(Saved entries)
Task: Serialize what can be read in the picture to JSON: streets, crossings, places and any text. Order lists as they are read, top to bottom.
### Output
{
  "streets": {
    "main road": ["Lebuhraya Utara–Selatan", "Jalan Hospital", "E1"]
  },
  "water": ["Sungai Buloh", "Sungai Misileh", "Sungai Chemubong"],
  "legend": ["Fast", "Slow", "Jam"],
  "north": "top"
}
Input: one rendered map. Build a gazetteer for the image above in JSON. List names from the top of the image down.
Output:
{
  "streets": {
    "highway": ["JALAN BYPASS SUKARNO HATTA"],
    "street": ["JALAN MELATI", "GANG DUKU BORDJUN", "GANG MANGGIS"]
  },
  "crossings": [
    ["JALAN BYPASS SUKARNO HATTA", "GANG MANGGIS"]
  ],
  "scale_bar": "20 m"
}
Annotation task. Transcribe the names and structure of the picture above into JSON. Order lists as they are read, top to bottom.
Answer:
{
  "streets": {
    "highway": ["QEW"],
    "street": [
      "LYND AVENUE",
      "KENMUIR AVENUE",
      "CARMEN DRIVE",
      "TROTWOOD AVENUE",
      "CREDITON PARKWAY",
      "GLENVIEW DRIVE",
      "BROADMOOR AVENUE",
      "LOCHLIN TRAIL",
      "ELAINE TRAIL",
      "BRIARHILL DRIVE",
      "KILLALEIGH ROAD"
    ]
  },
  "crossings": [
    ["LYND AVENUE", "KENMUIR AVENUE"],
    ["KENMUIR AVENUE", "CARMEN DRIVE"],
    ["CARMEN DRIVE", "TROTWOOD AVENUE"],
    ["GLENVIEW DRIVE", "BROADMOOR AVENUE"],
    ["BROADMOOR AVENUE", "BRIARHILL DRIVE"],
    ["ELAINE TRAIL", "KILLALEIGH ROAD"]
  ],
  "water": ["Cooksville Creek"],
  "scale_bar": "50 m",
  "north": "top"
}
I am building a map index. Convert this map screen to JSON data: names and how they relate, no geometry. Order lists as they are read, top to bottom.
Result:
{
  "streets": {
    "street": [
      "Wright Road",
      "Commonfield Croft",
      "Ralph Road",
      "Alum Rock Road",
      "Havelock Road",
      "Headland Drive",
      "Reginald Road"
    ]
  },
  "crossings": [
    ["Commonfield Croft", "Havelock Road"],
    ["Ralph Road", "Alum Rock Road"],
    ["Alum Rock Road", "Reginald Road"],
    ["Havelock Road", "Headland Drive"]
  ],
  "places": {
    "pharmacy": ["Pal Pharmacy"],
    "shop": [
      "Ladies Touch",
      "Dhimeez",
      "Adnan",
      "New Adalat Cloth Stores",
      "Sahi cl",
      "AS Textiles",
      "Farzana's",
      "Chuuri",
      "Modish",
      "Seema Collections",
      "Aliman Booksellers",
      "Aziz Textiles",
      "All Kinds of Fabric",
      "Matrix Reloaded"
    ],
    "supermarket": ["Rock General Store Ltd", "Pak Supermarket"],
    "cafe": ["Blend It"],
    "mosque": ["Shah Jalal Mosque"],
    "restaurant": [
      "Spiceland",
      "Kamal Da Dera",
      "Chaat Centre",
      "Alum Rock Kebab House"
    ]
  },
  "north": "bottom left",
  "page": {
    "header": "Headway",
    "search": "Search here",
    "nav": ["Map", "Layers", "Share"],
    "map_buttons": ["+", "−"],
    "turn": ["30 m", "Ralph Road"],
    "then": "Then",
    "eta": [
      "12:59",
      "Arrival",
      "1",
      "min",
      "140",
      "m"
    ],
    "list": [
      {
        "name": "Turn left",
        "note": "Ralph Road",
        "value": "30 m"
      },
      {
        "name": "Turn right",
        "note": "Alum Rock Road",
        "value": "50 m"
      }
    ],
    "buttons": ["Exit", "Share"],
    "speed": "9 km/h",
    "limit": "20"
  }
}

■ **TASK DETAILS**:
Give the data again, unchanged in every line.

■ **YOUR SOLUTION**:
Task: Serialize what can be read in the picture to JSON: streets, crossings, places and any text. Order lists as they are read, top to bottom.
### Output
{
  "streets": {
    "main road": ["Lebuhraya Utara–Selatan", "Jalan Hospital", "E1"]
  },
  "water": ["Sungai Buloh", "Sungai Misileh", "Sungai Chemubong"],
  "legend": ["Fast", "Slow", "Jam"],
  "north": "top"
}
Input: one rendered map. Build a gazetteer for the image above in JSON. List names from the top of the image down.
Output:
{
  "streets": {
    "highway": ["JALAN BYPASS SUKARNO HATTA"],
    "street": ["JALAN MELATI", "GANG DUKU BORDJUN", "GANG MANGGIS"]
  },
  "crossings": [
    ["JALAN BYPASS SUKARNO HATTA", "GANG MANGGIS"]
  ],
  "scale_bar": "20 m"
}
Annotation task. Transcribe the names and structure of the picture above into JSON. Order lists as they are read, top to bottom.
Answer:
{
  "streets": {
    "highway": ["QEW"],
    "street": [
      "LYND AVENUE",
      "KENMUIR AVENUE",
      "CARMEN DRIVE",
      "TROTWOOD AVENUE",
      "CREDITON PARKWAY",
      "GLENVIEW DRIVE",
      "BROADMOOR AVENUE",
      "LOCHLIN TRAIL",
      "ELAINE TRAIL",
      "BRIARHILL DRIVE",
      "KILLALEIGH ROAD"
    ]
  },
  "crossings": [
    ["LYND AVENUE", "KENMUIR AVENUE"],
    ["KENMUIR AVENUE", "CARMEN DRIVE"],
    ["CARMEN DRIVE", "TROTWOOD AVENUE"],
    ["GLENVIEW DRIVE", "BROADMOOR AVENUE"],
    ["BROADMOOR AVENUE", "BRIARHILL DRIVE"],
    ["ELAINE TRAIL", "KILLALEIGH ROAD"]
  ],
  "water": ["Cooksville Creek"],
  "scale_bar": "50 m",
  "north": "top"
}
I am building a map index. Convert this map screen to JSON data: names and how they relate, no geometry. Order lists as they are read, top to bottom.
Result:
{
  "streets": {
    "street": [
      "Wright Road",
      "Commonfield Croft",
      "Ralph Road",
      "Alum Rock Road",
      "Havelock Road",
      "Headland Drive",
      "Reginald Road"
    ]
  },
  "crossings": [
    ["Commonfield Croft", "Havelock Road"],
    ["Ralph Road", "Alum Rock Road"],
    ["Alum Rock Road", "Reginald Road"],
    ["Havelock Road", "Headland Drive"]
  ],
  "places": {
    "pharmacy": ["Pal Pharmacy"],
    "shop": [
      "Ladies Touch",
      "Dhimeez",
      "Adnan",
      "New Adalat Cloth Stores",
      "Sahi cl",
      "AS Textiles",
      "Farzana's",
      "Chuuri",
      "Modish",
      "Seema Collections",
      "Aliman Booksellers",
      "Aziz Textiles",
      "All Kinds of Fabric",
      "Matrix Reloaded"
    ],
    "supermarket": ["Rock General Store Ltd", "Pak Supermarket"],
    "cafe": ["Blend It"],
    "mosque": ["Shah Jalal Mosque"],
    "restaurant": [
      "Spiceland",
      "Kamal Da Dera",
      "Chaat Centre",
      "Alum Rock Kebab House"
    ]
  },
  "north": "bottom left",
  "page": {
    "header": "Headway",
    "search": "Search here",
    "nav": ["Map", "Layers", "Share"],
    "map_buttons": ["+", "−"],
    "turn": ["30 m", "Ralph Road"],
    "then": "Then",
    "eta": [
      "12:59",
      "Arrival",
      "1",
      "min",
      "140",
      "m"
    ],
    "list": [
      {
        "name": "Turn left",
        "note": "Ralph Road",
        "value": "30 m"
      },
      {
        "name": "Turn right",
        "note": "Alum Rock Road",
        "value": "50 m"
      }
    ],
    "buttons": ["Exit", "Share"],
    "speed": "9 km/h",
    "limit": "20"
  }
}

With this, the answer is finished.